Spirits are invisible until they manifest, at which point they try to possess a host. So they don't need to move next to a host - they simply appear next to the potential host, and then try to possess it on their initiative count. Note that the first round that a spirit manifests is typically a surprise round. The potential target could move away from the spirit, but only if they noticed the spirit before it manifested.

That said, a spirit's possession ability should probably be a standard action, to allow it more opportunities to possess a host.

That's right, but since the first round is a surprise round, the spirit just manifests and sits there doing nothing, waiting for a full-round action. If its victim passes the Perception check, she can just move away from it, no sweats. If she doesn't, she still has the chance of winning the initiative and moving away, and then it's over. In the best case, the spirit gets a single chance of possessing its victim.

So I agree that the possession attempt must be a standard action. It just solves the problem.

On the other side, I like the concept of spirits. It's a cool rule that gives the gamemaster not only to give the PCs a taste of something different, but also a way to motivate the group, such as Kuyasu's hunger for revenge against Munasukaru.


Fox1212 wrote:

A question about spirits:

Maybe I'm misunderstanding how spirits work, but it looks like they select one opponent according to whatever, then must be adjacent to him and spend a full-round action trying to posses him. Is that right?

So if the PCs figure this out, all they have to do is just keep more than 5 feet away from the spirit while they channel enough positive energy to blast it? I really don't see any way for the spirit to possess his selected victim if it's ten or more feet away, as it won't have a full-round action once it gets to its victim.

Hmmm, no answer from the developers?


A question about spirits:

Maybe I'm misunderstanding how spirits work, but it looks like they select one opponent according to whatever, then must be adjacent to him and spend a full-round action trying to posses him. Is that right?

So if the PCs figure this out, all they have to do is just keep more than 5 feet away from the spirit while they channel enough positive energy to blast it? I really don't see any way for the spirit to possess his selected victim if it's ten or more feet away, as it won't have a full-round action once it gets to its victim.


Beckett wrote:
What is all this Who-Ha about poles and axis tilts? Everyone knows that Big Daddy Rov. chases that Sun Tyrrant Sarenrae across the sky every day . . . The Planet is flat, so it takes them a minute to get back on the other side, and when she flashes her goodies at us on the way around, we get light. . .

Hear, hear!!!


I concur with most of what has been said so far.
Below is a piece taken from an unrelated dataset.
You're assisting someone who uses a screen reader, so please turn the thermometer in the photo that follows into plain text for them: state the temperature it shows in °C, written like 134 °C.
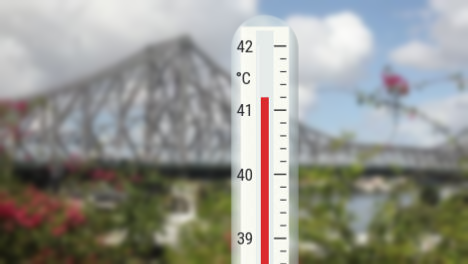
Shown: 41.2 °C
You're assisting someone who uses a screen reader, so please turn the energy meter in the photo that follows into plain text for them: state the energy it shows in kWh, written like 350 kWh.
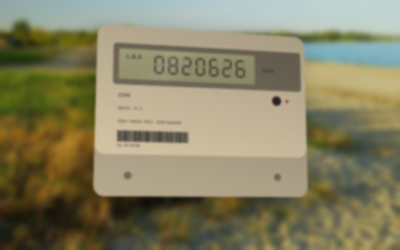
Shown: 820626 kWh
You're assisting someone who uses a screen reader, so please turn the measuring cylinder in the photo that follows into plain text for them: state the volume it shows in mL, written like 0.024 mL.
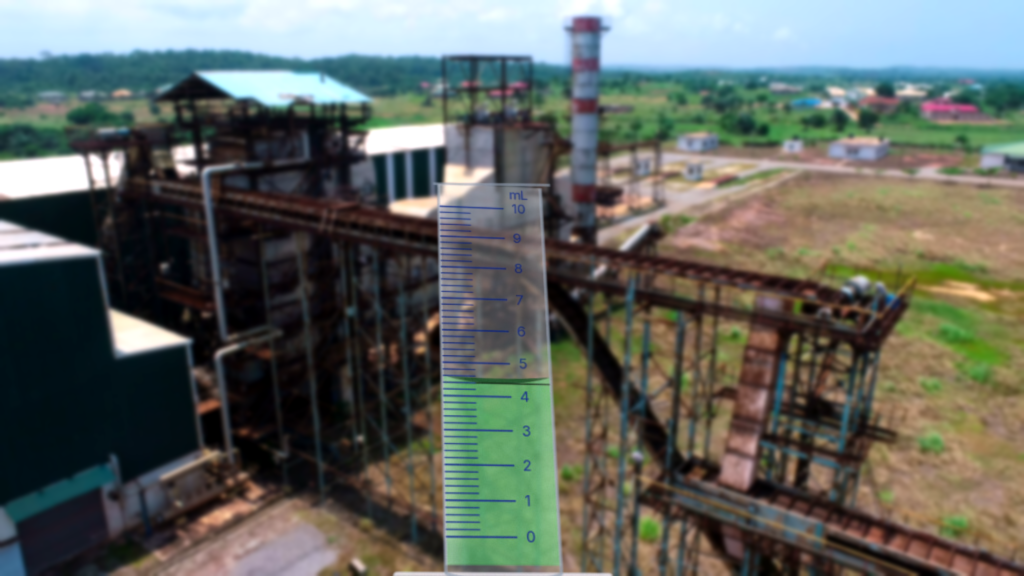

Great ideas and a very good AP. I also like, as always, the fact that you try new rules that make Pathfinder more interesting.

Just a but: I would really like some playtesting and official correction of the caravan rules. I know you don't have all the time you'd like to do it, but bad rules are worst that no rules at all.


Chernobyl wrote:
LeadPal wrote:
Chernobyl wrote:


You seem to be contradicitng yourself. If the trait intensifies the relationship, wouldn't it be more negative? from a -2 to a -6?
No, because higher scores are better, even if you're enemies. Negative scores are worthless.

I understood that negative scores were for the enemy track...?

The part you are missing is that it's not a friend or enemy decision, but a friendly / competitive one.

It's not that if your relationship score is negative you have an enemy, but that your relationship is weak (nonexistant, in fact). So, a score of 5 in a competitive relationship means you merely check what the other one is doing while a score of 30+ means you are obsessed with your rival.

So the score measures the intensity of the relationship in an absolute value, not its type.